更新时间:2020-03-06 11:11:31
作者: 罗文东  
作者在导读中写道:大多数历史学家,“我也忝在此列——愿意就过去而研究过去,试图发现那些只对过去的人才有意义的、过去的人曾经面对过的问题。”“尽管我本人以为这样的历史果真无用也不见得是什么坏事情”。[18]由此,历史的现实意义就被否定了,过去、现在、未来的历史联系就被消解了。读完这本洋洋洒洒100多万字的巨著以后,读者脑子里只有一个由大量史料碎片拼接起来的“马赛克”,而不知道世界历史为何物。

   世界史研究之所以出现上述碎片化问题,原因不在于是否需要微观的、局部的、个案的历史研究,而在于缺乏唯物辩证法的指导,不能正确处理整体与局部、普遍与特殊、现象与本质的关系,不能以客观的、联系的、发展的观点考察世界历史。习近平总书记深刻指出:“苏联为什么解体?苏共为什么垮台?一个重要原因就是意识形态领域的斗争十分激烈,全面否定苏联历史、苏共历史,否定列宁,否定斯大林,搞历史虚无主义,思想搞乱了,各级党组织几乎没任何作用了,军队都不在党的领导之下了。最后,苏联共产党偌大一个党就作鸟兽散了,苏联偌大一个社会主义国家就分崩离析了。这是前车之鉴啊!”[19]如果任由碎片化倾向及其导致的历史虚无主义思潮滋长蔓延,不仅会危及世界史学科的性质和地位,而且会削弱世界史经世致用的功能和作用。正如高翔同志所说:“真正成功的史学体系,不可能建筑在东拼西凑的资料碎片上,不可能满足于对历史细节的苛求,更不可能止步于对时代问题浮光掠影的考察。严肃的历史研究,必须从大处着眼,从本质着手,在经世中提升。”[20]

   三、以大历史观统领新时代世界史体系建设

   在致中国社会科学院中国历史研究院成立的贺信中,习近平总书记明确提出:“坚持历史唯物主义立场、观点、方法,立足中国、放眼世界,立时代之潮头,通古今之变化,发思想之先声,推出一批有思想穿透力的精品力作,培养一批学贯中西的历史学家,充分发挥知古鉴今、资政育人作用,为推动中国历史研究发展、加强中国史学研究国际交流合作作出贡献”。
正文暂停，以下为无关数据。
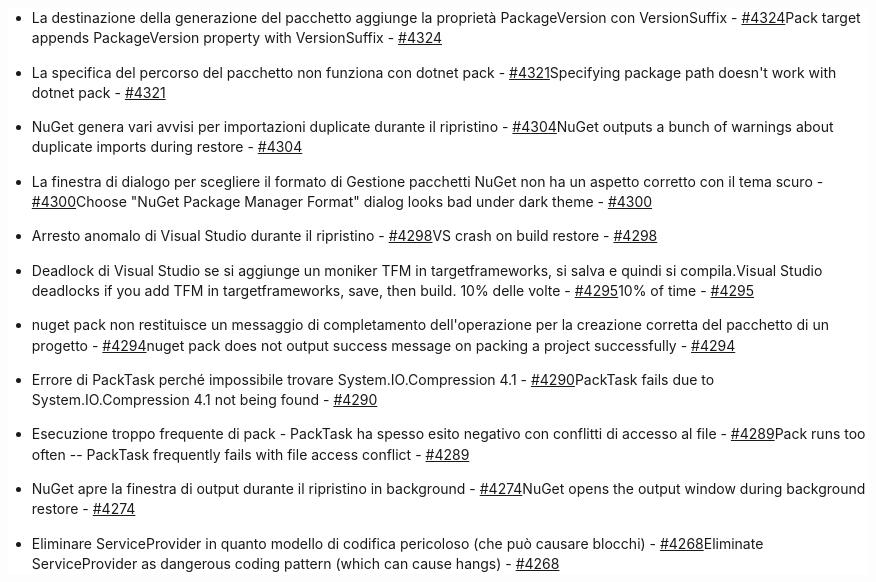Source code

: - <span data-ttu-id="10f03-208">La destinazione della generazione del pacchetto aggiunge la proprietà PackageVersion con VersionSuffix - [#4324](https://github.com/NuGet/Home/issues/4324)</span><span class="sxs-lookup"><span data-stu-id="10f03-208">Pack target appends PackageVersion property with VersionSuffix - [#4324](https://github.com/NuGet/Home/issues/4324)</span></span>

- <span data-ttu-id="10f03-209">La specifica del percorso del pacchetto non funziona con dotnet pack - [#4321](https://github.com/NuGet/Home/issues/4321)</span><span class="sxs-lookup"><span data-stu-id="10f03-209">Specifying package path doesn't work with dotnet pack - [#4321](https://github.com/NuGet/Home/issues/4321)</span></span>

- <span data-ttu-id="10f03-210">NuGet genera vari avvisi per importazioni duplicate durante il ripristino - [#4304](https://github.com/NuGet/Home/issues/4304)</span><span class="sxs-lookup"><span data-stu-id="10f03-210">NuGet outputs a bunch of warnings about duplicate imports during restore - [#4304](https://github.com/NuGet/Home/issues/4304)</span></span>

- <span data-ttu-id="10f03-211">La finestra di dialogo per scegliere il formato di Gestione pacchetti NuGet non ha un aspetto corretto con il tema scuro - [#4300](https://github.com/NuGet/Home/issues/4300)</span><span class="sxs-lookup"><span data-stu-id="10f03-211">Choose "NuGet Package Manager Format" dialog looks bad under dark theme - [#4300](https://github.com/NuGet/Home/issues/4300)</span></span>

- <span data-ttu-id="10f03-212">Arresto anomalo di Visual Studio durante il ripristino - [#4298](https://github.com/NuGet/Home/issues/4298)</span><span class="sxs-lookup"><span data-stu-id="10f03-212">VS crash on build restore - [#4298](https://github.com/NuGet/Home/issues/4298)</span></span>

- <span data-ttu-id="10f03-213">Deadlock di Visual Studio se si aggiunge un moniker TFM in targetframeworks, si salva e quindi si compila.</span><span class="sxs-lookup"><span data-stu-id="10f03-213">Visual Studio deadlocks if you add TFM in targetframeworks, save, then build.</span></span> <span data-ttu-id="10f03-214">10% delle volte - [#4295](https://github.com/NuGet/Home/issues/4295)</span><span class="sxs-lookup"><span data-stu-id="10f03-214">10% of time - [#4295](https://github.com/NuGet/Home/issues/4295)</span></span>

- <span data-ttu-id="10f03-215">nuget pack non restituisce un messaggio di completamento dell'operazione per la creazione corretta del pacchetto di un progetto - [#4294](https://github.com/NuGet/Home/issues/4294)</span><span class="sxs-lookup"><span data-stu-id="10f03-215">nuget pack does not output success message on packing a project successfully - [#4294](https://github.com/NuGet/Home/issues/4294)</span></span>

- <span data-ttu-id="10f03-216">Errore di PackTask perché impossibile trovare System.IO.Compression 4.1 - [#4290](https://github.com/NuGet/Home/issues/4290)</span><span class="sxs-lookup"><span data-stu-id="10f03-216">PackTask fails due to System.IO.Compression 4.1 not being found - [#4290](https://github.com/NuGet/Home/issues/4290)</span></span>

- <span data-ttu-id="10f03-217">Esecuzione troppo frequente di pack - PackTask ha spesso esito negativo con conflitti di accesso al file - [#4289](https://github.com/NuGet/Home/issues/4289)</span><span class="sxs-lookup"><span data-stu-id="10f03-217">Pack runs too often -- PackTask frequently fails with file access conflict - [#4289](https://github.com/NuGet/Home/issues/4289)</span></span>

- <span data-ttu-id="10f03-218">NuGet apre la finestra di output durante il ripristino in background - [#4274](https://github.com/NuGet/Home/issues/4274)</span><span class="sxs-lookup"><span data-stu-id="10f03-218">NuGet opens the output window during background restore - [#4274](https://github.com/NuGet/Home/issues/4274)</span></span>

- <span data-ttu-id="10f03-219">Eliminare ServiceProvider in quanto modello di codifica pericoloso (che può causare blocchi) - [#4268](https://github.com/NuGet/Home/issues/4268)</span><span class="sxs-lookup"><span data-stu-id="10f03-219">Eliminate ServiceProvider as dangerous coding pattern (which can cause hangs) - [#4268](https://github.com/NuGet/Home/issues/4268)</span></span>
[21]在五四运动一百周年前夕,习近平总书记在中共中央政治局第十四次集体学习时强调:“要坚持大历史观,把五四运动放到中华民族5000多年文明史、中国人民近代以来170多年斗争史、中国共产党90多年奋斗史中来认识和把握。”[22]这些重要论述不仅对中国历史,而且对世界历史的研究都具有普遍和深远的指导意义,为我们推动新时代世界史的繁荣发展,加快构建中国特色世界史学科体系、学术体系、话语体系指明了奋斗目标、科学方法和基本原则。

   第一,坚持以正确的历史观为指导。历史观是人们对社会历史的总的看法和根本观点,决定着人类认识历史的程度和水平及其创造历史的能力和效果。马克思以前的历史学,虽然对历史事实的记载和收集、历史过程的描述和分析等作出了不同程度的贡献,但受各种唯心主义和形而上学历史观的束缚,都不能揭示历史发展的本质和规律。而马克思创立的历史唯物主义,则揭示了人类历史的内在奥秘和发展规律,使过去“在历史观和政治观方面占支配地位的那种混乱和随意性,被一种极其完整严密的科学理论所代替”,[23]为历史学真正发展为历史科学奠定了牢不可破的理论基础。党的十八大以来,习近平总书记对历史和历史科学作出了一系列重要论述,强调要树立大视野的历史思维,把握人类历史发展的大趋势,发挥鉴古知今、学史明智的重大作用。他在哲学社会科学工作座谈会上指出:“观察当代中国哲学社会科学,需要有一个宽广的视角,需要放到世界和我国发展大历史中去看。”[24]他在主持中共十八届中央政治局第四十三次集体学习时指出:尽管我们所处的时代同马克思所处的时代相比发生了巨大而深刻的变化,但从世界社会主义500年的大视野来看,我们依然处在马克思主义所指明的历史时代。这是我们对马克思主义保持坚定信心、对社会主义保持必胜信念的科学根据。[25]关于历史的作用,他认为:“历史研究是一切社会科学的基础,承担着‘究天人之际,通古今之变’的使命。世界的今天是从世界的昨天发展而来的。今天世界遇到的很多事情可以在历史上找到影子,历史上发生的很多事情也可以作为今天的镜鉴。重视历史、研究历史、借鉴历史,可以给人类带来很多了解昨天、把握今天、开创明天的智慧。所以说,历史是人类最好的老师。”[26]这些重要论述所阐明的“大历史观”将历史唯物主义基本原理与当今时代特征和中国具体实际相结合,赋予马克思主义历史观新的时代内容和民族形式,给包括世界史在内的整个历史科学提出了新的目标任务和方法途径,是新时代中国特色世界史体系建设的科学指南和根本遵循。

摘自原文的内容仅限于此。